A UNITED NATIONS HUMAN rights committee criticized China for what it said were "credible reports" that 1 million ethnic Uighurs were being effectively imprisoned and their Xinjiang region home had been turned into "something that resembles a massive internment camp."
The U.N. Committee on the Elimination of Racial Discrimination on Friday accused China of conducting widespread "re-education" of Uighurs, a Muslim ethnic minority in the western part of the country, in the name of anti-terrorism measures against a separatist movement.
"We are deeply concerned at the many numerous and credible reports that we have received that in the name of combating religious extremism and maintaining social stability (China) has changed the Uighur autonomous region into something that resembles a massive internship camp that is shrouded in secrecy, a sort of 'no rights zone,'" Gay McDougall, a member of the panel, was quoted by Reuters as saying at the start of a two-day meeting on China.
Hundreds of thousands are being held in internment camps, McDougall said, while others are being detained at counter-extremism centers.

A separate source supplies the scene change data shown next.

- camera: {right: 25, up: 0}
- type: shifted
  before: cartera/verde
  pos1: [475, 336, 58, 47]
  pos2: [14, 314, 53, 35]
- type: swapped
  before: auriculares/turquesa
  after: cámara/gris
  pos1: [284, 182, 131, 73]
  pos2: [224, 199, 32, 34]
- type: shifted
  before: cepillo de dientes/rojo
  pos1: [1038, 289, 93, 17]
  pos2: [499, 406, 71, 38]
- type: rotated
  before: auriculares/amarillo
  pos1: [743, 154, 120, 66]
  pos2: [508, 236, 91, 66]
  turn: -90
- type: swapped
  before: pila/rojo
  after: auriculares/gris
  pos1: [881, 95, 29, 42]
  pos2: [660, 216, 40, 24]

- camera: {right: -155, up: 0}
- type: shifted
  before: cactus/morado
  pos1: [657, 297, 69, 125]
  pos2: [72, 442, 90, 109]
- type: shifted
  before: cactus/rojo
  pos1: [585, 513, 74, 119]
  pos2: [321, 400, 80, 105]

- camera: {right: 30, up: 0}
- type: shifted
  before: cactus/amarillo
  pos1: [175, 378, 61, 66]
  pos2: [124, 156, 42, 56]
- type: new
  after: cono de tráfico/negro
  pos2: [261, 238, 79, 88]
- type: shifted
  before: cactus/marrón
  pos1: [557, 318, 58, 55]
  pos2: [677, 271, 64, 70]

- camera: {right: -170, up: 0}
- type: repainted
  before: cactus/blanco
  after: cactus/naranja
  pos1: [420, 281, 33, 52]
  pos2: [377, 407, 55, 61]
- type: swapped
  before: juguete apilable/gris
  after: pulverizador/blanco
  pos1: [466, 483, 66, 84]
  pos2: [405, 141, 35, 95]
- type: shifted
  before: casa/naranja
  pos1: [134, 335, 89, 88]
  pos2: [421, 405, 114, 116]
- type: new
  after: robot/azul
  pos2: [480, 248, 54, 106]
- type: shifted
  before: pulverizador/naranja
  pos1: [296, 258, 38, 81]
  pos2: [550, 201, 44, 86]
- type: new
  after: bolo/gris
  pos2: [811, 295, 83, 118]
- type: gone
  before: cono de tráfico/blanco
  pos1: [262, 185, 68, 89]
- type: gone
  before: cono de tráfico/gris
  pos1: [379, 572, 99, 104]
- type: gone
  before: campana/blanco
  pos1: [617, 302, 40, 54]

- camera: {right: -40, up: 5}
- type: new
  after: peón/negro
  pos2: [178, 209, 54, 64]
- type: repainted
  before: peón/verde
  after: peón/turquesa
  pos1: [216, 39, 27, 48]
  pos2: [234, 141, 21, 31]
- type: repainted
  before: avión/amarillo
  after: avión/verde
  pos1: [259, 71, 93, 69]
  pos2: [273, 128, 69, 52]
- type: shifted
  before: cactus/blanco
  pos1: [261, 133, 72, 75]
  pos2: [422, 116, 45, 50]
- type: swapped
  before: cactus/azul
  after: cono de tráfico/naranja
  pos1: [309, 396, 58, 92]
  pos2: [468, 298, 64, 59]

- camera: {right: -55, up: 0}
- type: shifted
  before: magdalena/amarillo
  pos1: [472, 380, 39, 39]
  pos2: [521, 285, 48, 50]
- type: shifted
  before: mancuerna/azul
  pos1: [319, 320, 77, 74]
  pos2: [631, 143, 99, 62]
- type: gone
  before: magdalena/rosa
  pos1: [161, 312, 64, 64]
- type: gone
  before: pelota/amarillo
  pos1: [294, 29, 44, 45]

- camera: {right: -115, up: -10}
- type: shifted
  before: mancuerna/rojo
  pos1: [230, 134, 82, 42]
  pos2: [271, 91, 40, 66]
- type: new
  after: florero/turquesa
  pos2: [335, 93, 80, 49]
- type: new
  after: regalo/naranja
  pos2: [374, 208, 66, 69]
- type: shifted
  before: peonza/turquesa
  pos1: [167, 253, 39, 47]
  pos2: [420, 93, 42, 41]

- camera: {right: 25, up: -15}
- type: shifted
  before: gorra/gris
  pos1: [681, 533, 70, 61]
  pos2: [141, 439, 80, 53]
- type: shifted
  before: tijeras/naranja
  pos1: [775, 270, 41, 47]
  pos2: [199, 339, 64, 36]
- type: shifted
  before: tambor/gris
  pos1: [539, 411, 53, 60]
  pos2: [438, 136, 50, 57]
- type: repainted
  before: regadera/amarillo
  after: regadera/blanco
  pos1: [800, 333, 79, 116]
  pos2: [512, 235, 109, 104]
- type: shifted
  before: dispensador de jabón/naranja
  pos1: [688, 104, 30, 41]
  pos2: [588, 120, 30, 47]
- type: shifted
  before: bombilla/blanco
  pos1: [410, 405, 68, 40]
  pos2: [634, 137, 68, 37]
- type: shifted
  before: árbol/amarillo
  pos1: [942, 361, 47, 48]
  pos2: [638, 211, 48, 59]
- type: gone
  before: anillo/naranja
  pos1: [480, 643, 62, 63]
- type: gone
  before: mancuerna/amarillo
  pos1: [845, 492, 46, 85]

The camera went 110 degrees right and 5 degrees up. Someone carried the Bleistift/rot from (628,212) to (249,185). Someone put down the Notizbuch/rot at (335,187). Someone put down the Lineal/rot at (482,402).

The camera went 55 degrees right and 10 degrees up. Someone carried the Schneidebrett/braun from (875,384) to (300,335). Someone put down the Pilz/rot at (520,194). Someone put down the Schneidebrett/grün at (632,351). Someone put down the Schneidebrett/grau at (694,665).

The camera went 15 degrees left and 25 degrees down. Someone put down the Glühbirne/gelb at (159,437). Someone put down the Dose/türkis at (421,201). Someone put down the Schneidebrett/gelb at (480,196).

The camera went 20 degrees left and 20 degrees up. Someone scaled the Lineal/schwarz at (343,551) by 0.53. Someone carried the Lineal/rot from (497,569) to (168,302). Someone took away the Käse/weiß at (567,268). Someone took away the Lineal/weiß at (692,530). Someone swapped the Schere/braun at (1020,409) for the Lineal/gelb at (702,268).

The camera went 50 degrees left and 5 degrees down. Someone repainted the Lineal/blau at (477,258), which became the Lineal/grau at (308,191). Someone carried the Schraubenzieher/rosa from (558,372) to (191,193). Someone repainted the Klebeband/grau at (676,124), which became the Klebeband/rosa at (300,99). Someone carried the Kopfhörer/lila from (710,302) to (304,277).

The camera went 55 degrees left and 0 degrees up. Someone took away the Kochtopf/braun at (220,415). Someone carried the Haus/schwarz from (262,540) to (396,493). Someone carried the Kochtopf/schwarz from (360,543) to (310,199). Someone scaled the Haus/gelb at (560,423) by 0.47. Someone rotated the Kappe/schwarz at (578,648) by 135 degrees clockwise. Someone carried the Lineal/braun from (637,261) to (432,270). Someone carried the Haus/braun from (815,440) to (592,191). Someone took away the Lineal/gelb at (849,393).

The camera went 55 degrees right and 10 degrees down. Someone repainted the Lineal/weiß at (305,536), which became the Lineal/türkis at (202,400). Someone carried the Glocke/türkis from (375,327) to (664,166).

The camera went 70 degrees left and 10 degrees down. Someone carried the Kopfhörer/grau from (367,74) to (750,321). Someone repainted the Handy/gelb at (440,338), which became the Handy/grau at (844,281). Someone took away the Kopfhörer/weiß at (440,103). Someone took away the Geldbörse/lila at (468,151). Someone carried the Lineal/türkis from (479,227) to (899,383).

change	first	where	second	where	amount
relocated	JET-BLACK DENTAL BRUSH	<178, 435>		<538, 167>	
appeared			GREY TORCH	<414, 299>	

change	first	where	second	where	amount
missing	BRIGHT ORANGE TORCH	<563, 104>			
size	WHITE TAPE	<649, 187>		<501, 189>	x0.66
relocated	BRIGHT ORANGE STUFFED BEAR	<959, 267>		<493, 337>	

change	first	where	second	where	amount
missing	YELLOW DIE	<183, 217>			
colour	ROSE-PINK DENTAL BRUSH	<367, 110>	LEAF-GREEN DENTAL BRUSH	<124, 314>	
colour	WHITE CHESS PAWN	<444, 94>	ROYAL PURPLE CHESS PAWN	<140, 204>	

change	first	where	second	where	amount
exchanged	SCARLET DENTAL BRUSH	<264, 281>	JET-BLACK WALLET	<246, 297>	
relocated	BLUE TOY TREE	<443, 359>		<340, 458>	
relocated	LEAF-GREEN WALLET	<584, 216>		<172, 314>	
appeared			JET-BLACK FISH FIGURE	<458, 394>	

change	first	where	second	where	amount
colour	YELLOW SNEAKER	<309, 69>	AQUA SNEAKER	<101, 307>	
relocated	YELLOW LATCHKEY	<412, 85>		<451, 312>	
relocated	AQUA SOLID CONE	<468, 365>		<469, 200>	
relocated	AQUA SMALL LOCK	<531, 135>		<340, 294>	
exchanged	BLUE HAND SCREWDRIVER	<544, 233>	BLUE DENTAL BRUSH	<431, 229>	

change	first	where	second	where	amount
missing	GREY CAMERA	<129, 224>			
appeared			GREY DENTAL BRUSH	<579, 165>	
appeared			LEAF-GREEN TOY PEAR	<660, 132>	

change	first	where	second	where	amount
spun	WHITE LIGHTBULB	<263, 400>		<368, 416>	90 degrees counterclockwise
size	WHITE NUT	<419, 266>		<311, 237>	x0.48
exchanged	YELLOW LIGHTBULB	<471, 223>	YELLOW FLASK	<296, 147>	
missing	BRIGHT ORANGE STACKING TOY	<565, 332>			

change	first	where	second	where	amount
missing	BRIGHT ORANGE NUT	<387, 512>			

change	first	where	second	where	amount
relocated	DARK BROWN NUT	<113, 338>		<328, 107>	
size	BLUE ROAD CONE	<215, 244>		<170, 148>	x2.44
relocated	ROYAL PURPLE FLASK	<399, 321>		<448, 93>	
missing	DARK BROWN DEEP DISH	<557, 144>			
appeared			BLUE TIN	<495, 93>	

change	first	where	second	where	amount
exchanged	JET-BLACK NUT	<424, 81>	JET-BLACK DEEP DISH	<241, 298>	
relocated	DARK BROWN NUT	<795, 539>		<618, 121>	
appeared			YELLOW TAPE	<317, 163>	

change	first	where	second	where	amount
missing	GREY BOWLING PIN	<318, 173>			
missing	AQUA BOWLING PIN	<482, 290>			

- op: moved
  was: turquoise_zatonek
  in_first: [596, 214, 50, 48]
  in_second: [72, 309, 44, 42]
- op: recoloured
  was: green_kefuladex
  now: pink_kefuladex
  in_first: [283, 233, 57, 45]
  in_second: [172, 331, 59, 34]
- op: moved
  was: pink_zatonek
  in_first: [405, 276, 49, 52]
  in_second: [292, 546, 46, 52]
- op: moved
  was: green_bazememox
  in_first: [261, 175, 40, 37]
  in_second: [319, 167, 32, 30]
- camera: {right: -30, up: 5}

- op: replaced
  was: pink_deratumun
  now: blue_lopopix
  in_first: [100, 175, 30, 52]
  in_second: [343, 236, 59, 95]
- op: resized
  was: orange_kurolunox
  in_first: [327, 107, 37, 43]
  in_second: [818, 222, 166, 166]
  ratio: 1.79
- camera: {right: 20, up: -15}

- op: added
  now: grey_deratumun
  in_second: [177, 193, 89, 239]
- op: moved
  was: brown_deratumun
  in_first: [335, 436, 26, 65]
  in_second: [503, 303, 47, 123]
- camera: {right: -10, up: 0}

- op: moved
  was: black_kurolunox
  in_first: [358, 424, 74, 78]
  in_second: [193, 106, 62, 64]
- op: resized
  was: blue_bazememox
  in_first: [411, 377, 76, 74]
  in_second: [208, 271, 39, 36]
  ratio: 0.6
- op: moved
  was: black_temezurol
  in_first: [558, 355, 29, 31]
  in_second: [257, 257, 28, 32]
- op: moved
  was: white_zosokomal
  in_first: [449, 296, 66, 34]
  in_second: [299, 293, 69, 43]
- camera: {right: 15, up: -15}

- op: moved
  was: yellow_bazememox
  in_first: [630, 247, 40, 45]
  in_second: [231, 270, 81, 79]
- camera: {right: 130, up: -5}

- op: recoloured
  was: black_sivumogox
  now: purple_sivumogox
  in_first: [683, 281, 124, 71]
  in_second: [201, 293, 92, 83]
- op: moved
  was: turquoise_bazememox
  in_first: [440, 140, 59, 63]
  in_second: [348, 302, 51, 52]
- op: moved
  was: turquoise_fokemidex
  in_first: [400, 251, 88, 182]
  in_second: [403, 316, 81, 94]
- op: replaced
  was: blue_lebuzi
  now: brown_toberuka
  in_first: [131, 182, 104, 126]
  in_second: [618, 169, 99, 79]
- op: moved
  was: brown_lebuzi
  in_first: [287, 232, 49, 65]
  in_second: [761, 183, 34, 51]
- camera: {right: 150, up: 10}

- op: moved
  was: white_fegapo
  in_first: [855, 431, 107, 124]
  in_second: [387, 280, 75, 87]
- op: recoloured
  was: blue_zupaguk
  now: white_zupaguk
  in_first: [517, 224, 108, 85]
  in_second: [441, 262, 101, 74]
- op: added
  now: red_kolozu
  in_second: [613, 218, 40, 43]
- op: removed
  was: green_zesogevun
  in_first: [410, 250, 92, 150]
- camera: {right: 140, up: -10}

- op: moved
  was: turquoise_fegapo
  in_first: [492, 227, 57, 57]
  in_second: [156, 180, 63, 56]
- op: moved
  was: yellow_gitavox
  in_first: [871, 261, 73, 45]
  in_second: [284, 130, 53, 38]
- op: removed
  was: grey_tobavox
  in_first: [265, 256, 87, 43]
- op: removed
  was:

"All of these detainees have had their due process rights violated," she said. "Most have never been charged with an offense, tried in a court of law or afforded an opportunity to challenge the illegality of their detention. Many just disappear. Their relatives never know what happened to them."
Amnesty International and other human rights groups have alleged that the ruling Chinese have increasingly cracked down on the region since 2017, forcing the population to swear loyalty to Chinese President Xi Jinping and to the Communist Party, keeping them in poor living conditions and subjecting them to torture.The Chinese did not immediately respond to the allegations on Friday, some of the strongest so far against Beijing's treatment of the group, but Beijing has previously denied the existence of such camps.
The Chinese government has touted strong economic growth in the region, which is officially called the Xinjiang Autonomous Region but called East Turkestan by the Uighurs. Between 2008 and 2015, the Chinese said in a report to the U.N. committee, according to The Globe and Mail, the Xinjiang per-capita more than doubled while disposable income increased there faster than anywhere else in China.
"The Chinese Government respects and protects the freedom of religious beliefs as well as the customs of Muslims," the report says.